Databases &
Distributed Systems
Take yourself back before the creation of computers and try to imagine how difficult it would be to store important information. All data was held in paper format, often stored in large buildings dedicated to just holding these documents. This was hugely inconvenient; it would take a lot of time and money to find the right file in the building, let alone finding one in another building in a location far away. Luckily, computers have the ability to hold huge amounts of data, with each record being available to view in a matter of clicks.
Computers keep data accessible and searchable, with the equivalent of thousands of pages being able to be stored in a single modern day USB. Databases are data structures that hold vast amounts of data in such a way that makes it easy to modify and search through. The majority of apps and websites you use are just interfaces to databases.
This topic covers:
-
Database consistency, redundancy & independence
-
Benefits & drawbacks of contemporary database systems
-
The use of primary keys, foreign keys & indexes
-
Techniques for data validation & verification
-
Database queries & SQL
-
Database management system & dictionaries
-
Key database terms
-
How data is manipulated in a useful way
-
Distributed databases
-
Database structures
Types of Database
Flat File
A flat file database is in which all of the information is held within a single table, with each column being called an attribute and each row being a record.
The table displayed (taken from Slideplayer.com) represents how a flat file database looks like.
They are mainly used for smaller amounts of data and are not usually suitable for larger projects.
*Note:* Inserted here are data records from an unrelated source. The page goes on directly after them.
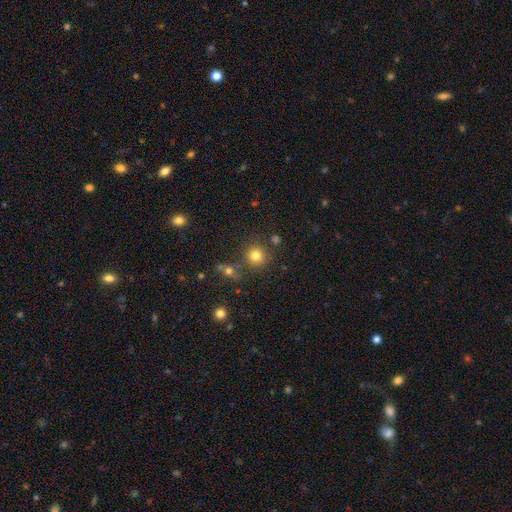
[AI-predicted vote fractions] Smooth or featured?
  - smooth: 79% *
  - star or artifact: 14%
  - featured or disk: 7%
How rounded?
  - round: 91% *
  - in between: 8%
  - cigar-shaped: 1%
Merging?
  - none: 79% *
  - minor disturbance: 9%
  - merger: 8%
  - major disturbance: 3%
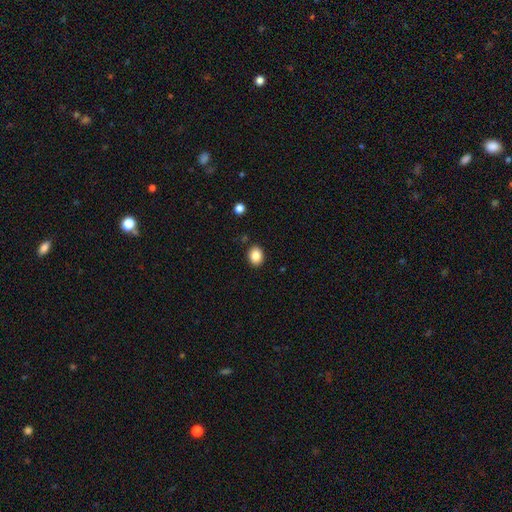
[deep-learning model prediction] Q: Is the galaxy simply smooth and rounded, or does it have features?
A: smooth — 86%.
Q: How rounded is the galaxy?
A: in between — 56%.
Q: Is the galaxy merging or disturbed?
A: none — 88%.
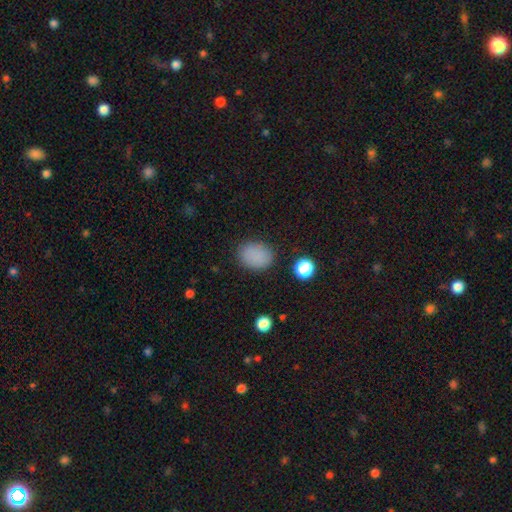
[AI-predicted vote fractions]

This is due to a problem that arises called data redundancy. This is effectively where data is replicated multiple times, which causes problems as it not only wastes crucial storage space, but also creates inconsistent data and failed searchers. This unwanted replication can easily be seen, even within the small database displayed.
You can see that Jim smith's name, gender and DOB have been recorded twice, as well as his teacher's name and ID being recorded for every student. The only thing that differs for Jim Smith's records are the course name and ID. This is exactly what data redundancy is and you can imagine how much larger this problem becomes as a database grows, even with a class of 30 children with the same teacher.
There are many problems with this:
-
If a teacher was changed, every single record stored with his or her name and ID would have to be changed
-
Having a large database with lots of repeated data means some important information can easily be accidentally missed
-
This would cause legal issues due to the data protection act, especially if some data kept is inaccurate or out of date
-
If a new attribute was wanted to be added, such as a students Home address, then this information would also need to be entered and repeated multiple times
It is because of these issues, that this kind of database is has an extremely limited use and why the majority of databases are, instead, a type called Relational databases.
Relational Databases
Relational databases aim to combat the problem of data redundancy that occurs within flat file databases. They manage to avoid repetition via linking many smaller tables together. Although this is greatly beneficial in multiple ways, it does result in a database that requires more maintenance and one that has a higher complexity when being created.
The image displayed represents how a relational database works. (also taken from slideplayer.com) Essentially, rather than repeating the course ID, course name and teacher ID for every record, the course ID instead links to a much smaller database which will provide the rest of the information. This way, each time a course number is used, the database will fetch the data from the suitable smaller database.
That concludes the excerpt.